Gli andamenti nelle regioni. Il calo del reddito medio rilevato a livello nazionale è la sintesi di tendenze territoriali molto diverse tra loro. Per le famiglie di sette regioni, il bilancio è positivo, prevalentemente a nord: a registrare un aumento del reddito medio in termini reali rispetto al 2019 sono infatti Valle d’Aosta (+2.951 euro, l’incremento più alto), Lombardia (+1.930 euro), le province autonome di Trento (+1.639 euro) e Bolzano (+2.237 euro), Veneto (+241 euro) e Friuli-Venezia Giulia (+483 euro).

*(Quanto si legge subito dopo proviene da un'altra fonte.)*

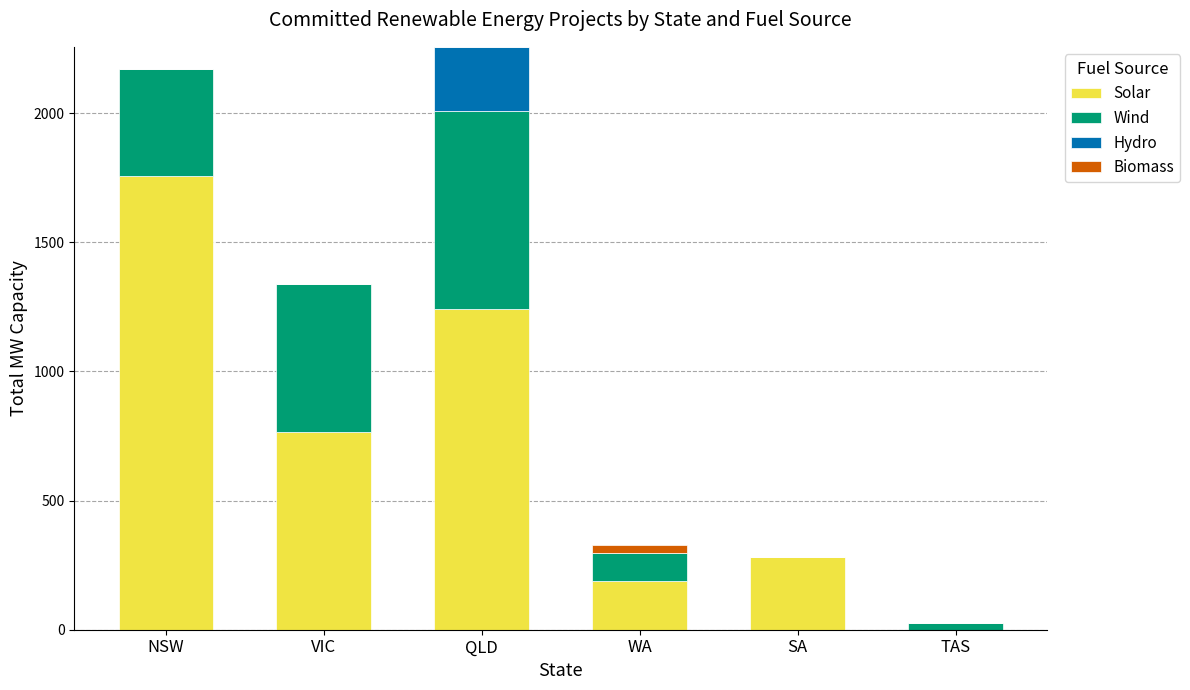

Which category has the highest value in the Solar series?

NSW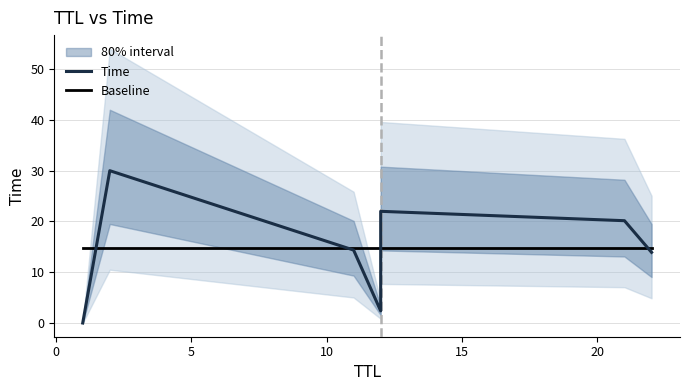

What is the approximate value of Baseline at 5?

14.7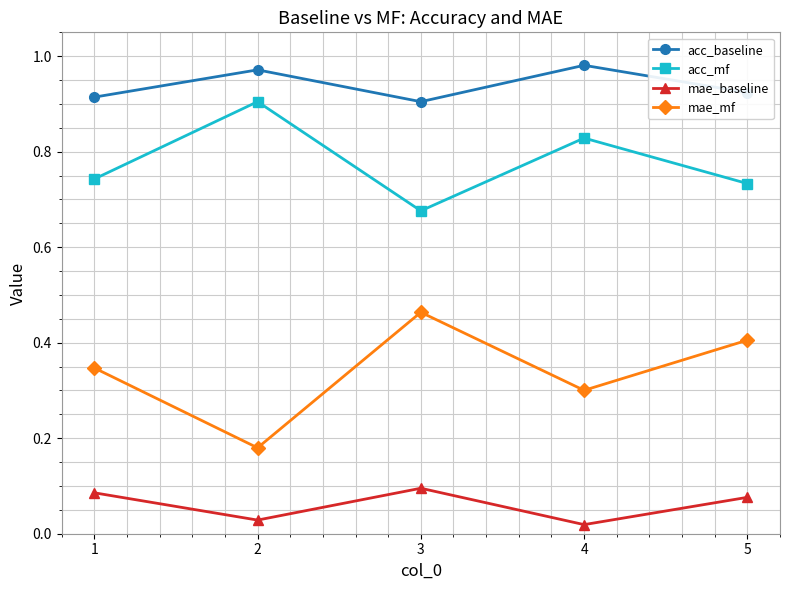

True or false: mae_mf has more than 1 interior local peaks.

False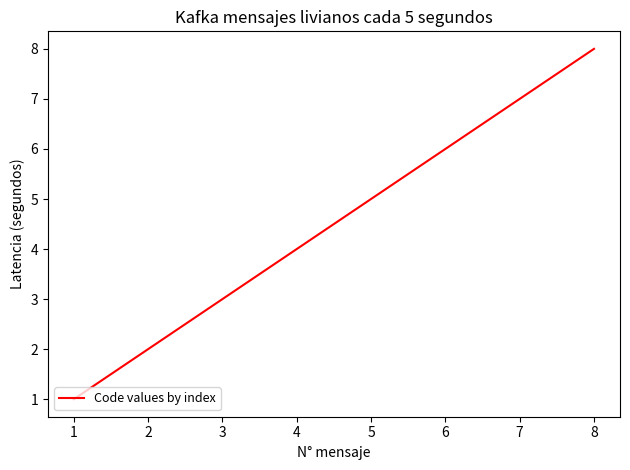

Reading left to right, extract all data points from this chart.

1	2	3	4	5	6	7	8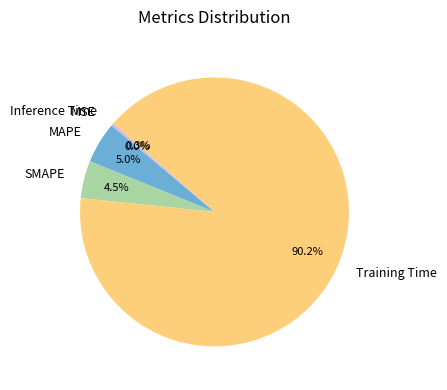

Which category has the biggest portion of the pie?

Training Time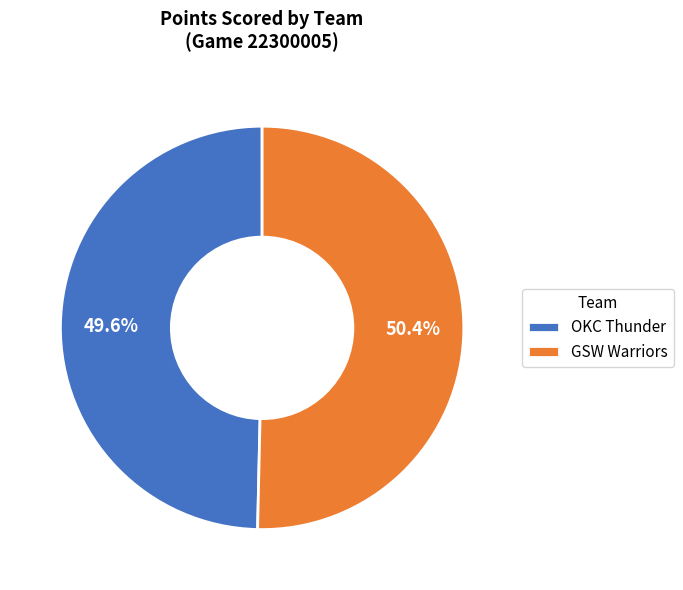

Is there any slice that represents more than half of the pie?

Yes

Tra le regioni che hanno ‘battuto’ l’inflazione, anche la centrale Umbria (+1.391 euro sul 2019) e, nel mezzogiorno, la Puglia (+150 euro) e la Basilicata, che vede il reddito medio reale crescere di 2.907 euro in cinque anni, l’incremento maggiore dopo quello della Valle d’Aosta: un risultato positivo, cui ha contribuito lo sviluppo nella regione, negli ultimi anni, delle industrie estrattive e turistica. La maggior parte dell’Italia, invece, resta indietro: il confronto tra il reddito medio reale del 2023 e quello del 2019 è negativo in tutte le altre regioni, con variazioni comprese tra i -69 euro l’anno del Molise e i -4.000 euro delle famiglie della Sardegna, che subiscono il crollo di reddito reale più rilevante.

La maglia nera, però, resta alla Calabria: il reddito medio reale delle famiglie della regione nel 2023 è di poco sotto i 29mila euro l’anno, oltre 18mila euro in meno del reddito medio reale delle famiglie di Bolzano (oltre 47mila euro l’anno).